[Data for this exercise]

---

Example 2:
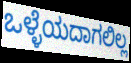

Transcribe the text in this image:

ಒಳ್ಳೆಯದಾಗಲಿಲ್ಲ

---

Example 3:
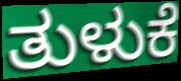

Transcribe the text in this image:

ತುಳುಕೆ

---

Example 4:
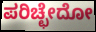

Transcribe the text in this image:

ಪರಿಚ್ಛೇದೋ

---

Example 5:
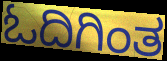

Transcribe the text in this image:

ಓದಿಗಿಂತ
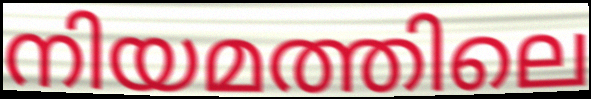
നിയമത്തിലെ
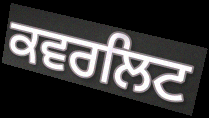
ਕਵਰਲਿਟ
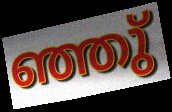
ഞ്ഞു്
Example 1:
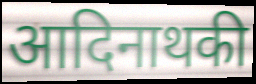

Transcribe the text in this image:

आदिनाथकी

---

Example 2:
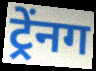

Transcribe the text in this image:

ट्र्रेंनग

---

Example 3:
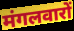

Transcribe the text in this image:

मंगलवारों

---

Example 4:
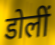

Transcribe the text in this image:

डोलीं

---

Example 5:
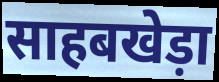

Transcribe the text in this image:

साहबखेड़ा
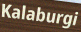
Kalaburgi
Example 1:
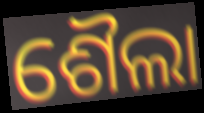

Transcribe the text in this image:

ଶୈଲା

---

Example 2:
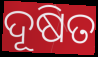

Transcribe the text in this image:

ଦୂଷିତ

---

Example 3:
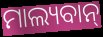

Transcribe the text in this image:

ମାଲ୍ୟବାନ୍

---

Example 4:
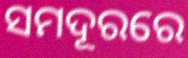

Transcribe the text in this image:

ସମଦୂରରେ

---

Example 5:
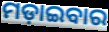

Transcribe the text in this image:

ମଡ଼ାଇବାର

[/Data for this exercise]

Problem to work on: Transcribe all of the records above exactly; no image should appear in what you write.

Result of this task:
---

Example 2:

Transcribe the text in this image:

ಒಳ್ಳೆಯದಾಗಲಿಲ್ಲ

---

Example 3:

Transcribe the text in this image:

ತುಳುಕೆ

---

Example 4:

Transcribe the text in this image:

ಪರಿಚ್ಛೇದೋ

---

Example 5:

Transcribe the text in this image:

ಓದಿಗಿಂತ
നിയമത്തിലെ
ਕਵਰਲਿਟ
ഞ്ഞു്
Example 1:

Transcribe the text in this image:

आदिनाथकी

---

Example 2:

Transcribe the text in this image:

ट्र्रेंनग

---

Example 3:

Transcribe the text in this image:

मंगलवारों

---

Example 4:

Transcribe the text in this image:

डोलीं

---

Example 5:

Transcribe the text in this image:

साहबखेड़ा
Kalaburgi
Example 1:

Transcribe the text in this image:

ଶୈଲା

---

Example 2:

Transcribe the text in this image:

ଦୂଷିତ

---

Example 3:

Transcribe the text in this image:

ମାଲ୍ୟବାନ୍

---

Example 4:

Transcribe the text in this image:

ସମଦୂରରେ

---

Example 5:

Transcribe the text in this image:

ମଡ଼ାଇବାର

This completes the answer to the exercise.